EXCERPTED RECORDS section start
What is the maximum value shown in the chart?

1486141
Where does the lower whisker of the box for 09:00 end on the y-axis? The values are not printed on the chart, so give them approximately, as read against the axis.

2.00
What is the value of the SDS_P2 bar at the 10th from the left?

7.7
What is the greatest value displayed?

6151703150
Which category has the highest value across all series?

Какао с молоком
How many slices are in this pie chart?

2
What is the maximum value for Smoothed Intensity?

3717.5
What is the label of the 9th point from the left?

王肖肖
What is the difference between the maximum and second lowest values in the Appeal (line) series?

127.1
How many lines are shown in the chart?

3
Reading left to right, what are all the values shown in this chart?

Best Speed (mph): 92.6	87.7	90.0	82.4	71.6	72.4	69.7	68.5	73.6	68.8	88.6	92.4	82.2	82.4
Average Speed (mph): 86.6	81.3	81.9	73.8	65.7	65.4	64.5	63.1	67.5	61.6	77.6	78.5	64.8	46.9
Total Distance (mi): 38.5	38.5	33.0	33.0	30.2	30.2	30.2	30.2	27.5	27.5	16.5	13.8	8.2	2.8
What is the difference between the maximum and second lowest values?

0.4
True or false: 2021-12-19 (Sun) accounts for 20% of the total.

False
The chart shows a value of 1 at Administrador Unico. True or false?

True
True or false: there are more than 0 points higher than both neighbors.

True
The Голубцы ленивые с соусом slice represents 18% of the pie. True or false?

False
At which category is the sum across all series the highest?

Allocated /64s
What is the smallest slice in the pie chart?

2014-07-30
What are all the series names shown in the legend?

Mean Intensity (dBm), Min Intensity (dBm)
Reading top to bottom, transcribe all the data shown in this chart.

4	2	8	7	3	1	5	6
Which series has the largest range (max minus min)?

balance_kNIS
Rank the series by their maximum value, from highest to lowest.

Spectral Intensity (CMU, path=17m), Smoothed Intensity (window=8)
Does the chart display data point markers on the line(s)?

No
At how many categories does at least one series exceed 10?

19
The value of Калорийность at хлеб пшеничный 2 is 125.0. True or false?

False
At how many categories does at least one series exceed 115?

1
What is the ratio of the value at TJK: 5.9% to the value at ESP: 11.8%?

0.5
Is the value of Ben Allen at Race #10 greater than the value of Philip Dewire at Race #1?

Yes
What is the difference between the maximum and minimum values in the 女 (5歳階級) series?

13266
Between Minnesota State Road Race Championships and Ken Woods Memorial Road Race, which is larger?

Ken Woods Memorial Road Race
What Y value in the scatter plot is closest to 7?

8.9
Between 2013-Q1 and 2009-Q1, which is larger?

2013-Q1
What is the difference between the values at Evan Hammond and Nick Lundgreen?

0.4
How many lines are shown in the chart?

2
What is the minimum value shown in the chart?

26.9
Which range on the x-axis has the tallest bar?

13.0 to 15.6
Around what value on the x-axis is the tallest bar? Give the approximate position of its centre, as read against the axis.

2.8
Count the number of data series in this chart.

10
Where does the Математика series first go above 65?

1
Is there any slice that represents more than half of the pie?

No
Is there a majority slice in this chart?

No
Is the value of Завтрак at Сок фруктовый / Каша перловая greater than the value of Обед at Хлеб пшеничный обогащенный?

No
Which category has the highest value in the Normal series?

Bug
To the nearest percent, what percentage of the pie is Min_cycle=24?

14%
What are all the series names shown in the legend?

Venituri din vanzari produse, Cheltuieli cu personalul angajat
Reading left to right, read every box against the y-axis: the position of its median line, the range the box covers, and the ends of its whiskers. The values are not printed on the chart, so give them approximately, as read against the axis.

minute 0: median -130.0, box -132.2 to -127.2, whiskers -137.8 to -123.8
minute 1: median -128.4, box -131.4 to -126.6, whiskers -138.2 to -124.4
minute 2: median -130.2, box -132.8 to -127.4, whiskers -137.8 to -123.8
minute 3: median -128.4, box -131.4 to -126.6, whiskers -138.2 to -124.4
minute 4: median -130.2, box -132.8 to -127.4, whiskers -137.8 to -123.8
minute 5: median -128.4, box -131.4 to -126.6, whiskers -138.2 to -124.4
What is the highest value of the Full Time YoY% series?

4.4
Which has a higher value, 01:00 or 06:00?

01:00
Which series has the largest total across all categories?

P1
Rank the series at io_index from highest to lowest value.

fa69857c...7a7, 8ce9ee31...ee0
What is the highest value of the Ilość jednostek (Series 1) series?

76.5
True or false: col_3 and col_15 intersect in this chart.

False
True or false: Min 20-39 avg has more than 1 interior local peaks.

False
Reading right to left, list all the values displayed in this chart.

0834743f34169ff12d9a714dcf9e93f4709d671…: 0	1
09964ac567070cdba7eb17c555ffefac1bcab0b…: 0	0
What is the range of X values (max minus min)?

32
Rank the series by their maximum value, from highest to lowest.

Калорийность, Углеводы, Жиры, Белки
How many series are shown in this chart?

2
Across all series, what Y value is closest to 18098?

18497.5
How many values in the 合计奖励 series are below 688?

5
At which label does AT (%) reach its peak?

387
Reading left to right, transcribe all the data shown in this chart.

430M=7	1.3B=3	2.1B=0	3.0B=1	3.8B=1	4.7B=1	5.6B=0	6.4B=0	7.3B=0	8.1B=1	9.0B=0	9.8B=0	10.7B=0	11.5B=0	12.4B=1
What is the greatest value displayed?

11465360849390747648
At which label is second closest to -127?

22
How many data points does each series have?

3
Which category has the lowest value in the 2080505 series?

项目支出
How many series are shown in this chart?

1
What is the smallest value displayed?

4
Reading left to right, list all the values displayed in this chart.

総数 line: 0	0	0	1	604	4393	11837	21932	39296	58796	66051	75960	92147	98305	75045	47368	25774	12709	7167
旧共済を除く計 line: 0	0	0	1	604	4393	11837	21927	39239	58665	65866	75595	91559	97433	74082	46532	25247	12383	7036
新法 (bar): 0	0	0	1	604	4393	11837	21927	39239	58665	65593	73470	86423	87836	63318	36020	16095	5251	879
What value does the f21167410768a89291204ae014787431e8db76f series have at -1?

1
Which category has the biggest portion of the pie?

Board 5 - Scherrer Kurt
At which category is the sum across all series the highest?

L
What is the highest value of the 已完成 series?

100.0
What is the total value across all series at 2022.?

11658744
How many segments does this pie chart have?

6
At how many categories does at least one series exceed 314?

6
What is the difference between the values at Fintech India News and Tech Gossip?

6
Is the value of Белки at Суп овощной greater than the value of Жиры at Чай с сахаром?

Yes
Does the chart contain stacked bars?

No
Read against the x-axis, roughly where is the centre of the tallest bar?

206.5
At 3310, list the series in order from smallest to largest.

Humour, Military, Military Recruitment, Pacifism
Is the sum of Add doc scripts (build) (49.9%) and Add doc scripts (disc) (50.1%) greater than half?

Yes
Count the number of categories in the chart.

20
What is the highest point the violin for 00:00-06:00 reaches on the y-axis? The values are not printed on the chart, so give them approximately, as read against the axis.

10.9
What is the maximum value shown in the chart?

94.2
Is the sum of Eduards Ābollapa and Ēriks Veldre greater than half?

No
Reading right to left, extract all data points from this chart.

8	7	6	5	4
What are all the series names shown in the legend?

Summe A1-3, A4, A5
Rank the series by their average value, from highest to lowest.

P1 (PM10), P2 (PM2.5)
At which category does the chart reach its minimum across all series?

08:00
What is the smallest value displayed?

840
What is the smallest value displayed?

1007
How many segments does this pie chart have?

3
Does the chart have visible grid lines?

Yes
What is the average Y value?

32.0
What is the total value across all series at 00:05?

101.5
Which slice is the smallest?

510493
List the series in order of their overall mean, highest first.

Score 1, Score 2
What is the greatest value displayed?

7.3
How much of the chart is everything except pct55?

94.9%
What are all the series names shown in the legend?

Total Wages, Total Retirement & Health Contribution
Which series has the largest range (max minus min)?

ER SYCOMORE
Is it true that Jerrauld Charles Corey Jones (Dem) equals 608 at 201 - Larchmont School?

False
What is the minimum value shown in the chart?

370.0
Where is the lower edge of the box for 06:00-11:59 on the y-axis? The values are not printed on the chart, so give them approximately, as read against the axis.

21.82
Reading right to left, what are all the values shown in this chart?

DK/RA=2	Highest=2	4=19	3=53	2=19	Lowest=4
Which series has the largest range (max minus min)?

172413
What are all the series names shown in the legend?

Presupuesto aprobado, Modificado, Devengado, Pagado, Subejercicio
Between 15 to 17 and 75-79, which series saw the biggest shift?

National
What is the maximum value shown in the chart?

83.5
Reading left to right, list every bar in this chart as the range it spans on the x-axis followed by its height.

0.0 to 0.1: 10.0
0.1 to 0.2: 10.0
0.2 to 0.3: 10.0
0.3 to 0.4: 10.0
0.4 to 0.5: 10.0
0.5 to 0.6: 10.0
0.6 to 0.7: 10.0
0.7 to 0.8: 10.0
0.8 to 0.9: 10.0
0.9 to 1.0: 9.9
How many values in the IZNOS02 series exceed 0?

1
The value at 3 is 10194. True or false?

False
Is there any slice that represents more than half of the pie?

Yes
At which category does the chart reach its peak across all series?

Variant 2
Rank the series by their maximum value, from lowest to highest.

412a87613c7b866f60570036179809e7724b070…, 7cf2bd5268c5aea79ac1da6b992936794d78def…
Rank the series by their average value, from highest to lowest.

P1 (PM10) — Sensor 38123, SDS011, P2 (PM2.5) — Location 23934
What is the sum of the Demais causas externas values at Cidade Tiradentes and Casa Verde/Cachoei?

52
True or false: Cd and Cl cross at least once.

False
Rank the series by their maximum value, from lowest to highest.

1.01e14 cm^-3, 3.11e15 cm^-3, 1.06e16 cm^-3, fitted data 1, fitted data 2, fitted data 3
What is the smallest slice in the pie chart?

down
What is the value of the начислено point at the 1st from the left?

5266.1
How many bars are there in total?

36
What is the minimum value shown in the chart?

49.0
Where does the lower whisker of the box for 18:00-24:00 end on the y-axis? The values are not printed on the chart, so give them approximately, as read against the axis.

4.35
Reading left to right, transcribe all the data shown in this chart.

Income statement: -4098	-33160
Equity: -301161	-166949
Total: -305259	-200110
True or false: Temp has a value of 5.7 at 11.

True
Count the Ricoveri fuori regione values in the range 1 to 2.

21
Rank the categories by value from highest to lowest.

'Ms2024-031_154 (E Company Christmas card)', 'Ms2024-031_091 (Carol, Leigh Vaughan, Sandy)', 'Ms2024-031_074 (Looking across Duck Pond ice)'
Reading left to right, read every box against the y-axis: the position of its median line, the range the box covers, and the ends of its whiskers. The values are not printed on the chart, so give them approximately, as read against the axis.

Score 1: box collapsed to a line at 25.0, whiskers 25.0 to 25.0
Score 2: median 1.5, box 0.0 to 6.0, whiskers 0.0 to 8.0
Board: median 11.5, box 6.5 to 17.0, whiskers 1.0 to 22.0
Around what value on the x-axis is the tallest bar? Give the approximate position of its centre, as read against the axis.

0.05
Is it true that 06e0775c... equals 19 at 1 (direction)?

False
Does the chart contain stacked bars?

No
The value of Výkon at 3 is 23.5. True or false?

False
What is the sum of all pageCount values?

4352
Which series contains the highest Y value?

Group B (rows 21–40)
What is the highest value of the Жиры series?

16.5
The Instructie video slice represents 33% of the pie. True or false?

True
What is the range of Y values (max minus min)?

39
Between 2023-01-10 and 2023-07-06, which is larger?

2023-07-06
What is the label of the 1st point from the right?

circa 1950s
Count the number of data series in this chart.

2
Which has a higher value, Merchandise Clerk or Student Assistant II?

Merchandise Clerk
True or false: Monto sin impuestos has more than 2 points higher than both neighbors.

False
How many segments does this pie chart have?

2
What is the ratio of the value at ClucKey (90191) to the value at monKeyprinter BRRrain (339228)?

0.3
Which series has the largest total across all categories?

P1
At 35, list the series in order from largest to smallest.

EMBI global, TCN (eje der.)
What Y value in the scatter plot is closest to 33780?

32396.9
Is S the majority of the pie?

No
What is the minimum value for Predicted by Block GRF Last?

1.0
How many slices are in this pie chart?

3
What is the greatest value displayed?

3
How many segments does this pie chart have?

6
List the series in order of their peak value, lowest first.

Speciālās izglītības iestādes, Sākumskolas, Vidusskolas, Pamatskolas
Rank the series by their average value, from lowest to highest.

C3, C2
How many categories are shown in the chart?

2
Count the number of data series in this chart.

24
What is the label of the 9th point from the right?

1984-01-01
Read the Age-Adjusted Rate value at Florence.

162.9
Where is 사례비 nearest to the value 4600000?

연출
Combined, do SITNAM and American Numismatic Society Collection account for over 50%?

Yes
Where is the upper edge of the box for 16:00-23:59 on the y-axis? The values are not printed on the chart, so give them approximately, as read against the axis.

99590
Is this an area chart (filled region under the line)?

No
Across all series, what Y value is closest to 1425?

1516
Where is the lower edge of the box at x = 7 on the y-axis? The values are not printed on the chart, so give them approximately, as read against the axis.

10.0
EXCERPTED RECORDS section end
• _EXERCISE DETAILS_: Find each line in the records above that contains the string "edge", matching case exactly, and copy those lines.

• _OUTPUT_:
Where is the lower edge of the box for 06:00-11:59 on the y-axis? The values are not printed on the chart, so give them approximately, as read against the axis.
Where is the upper edge of the box for 16:00-23:59 on the y-axis? The values are not printed on the chart, so give them approximately, as read against the axis.
Where is the lower edge of the box at x = 7 on the y-axis? The values are not printed on the chart, so give them approximately, as read against the axis.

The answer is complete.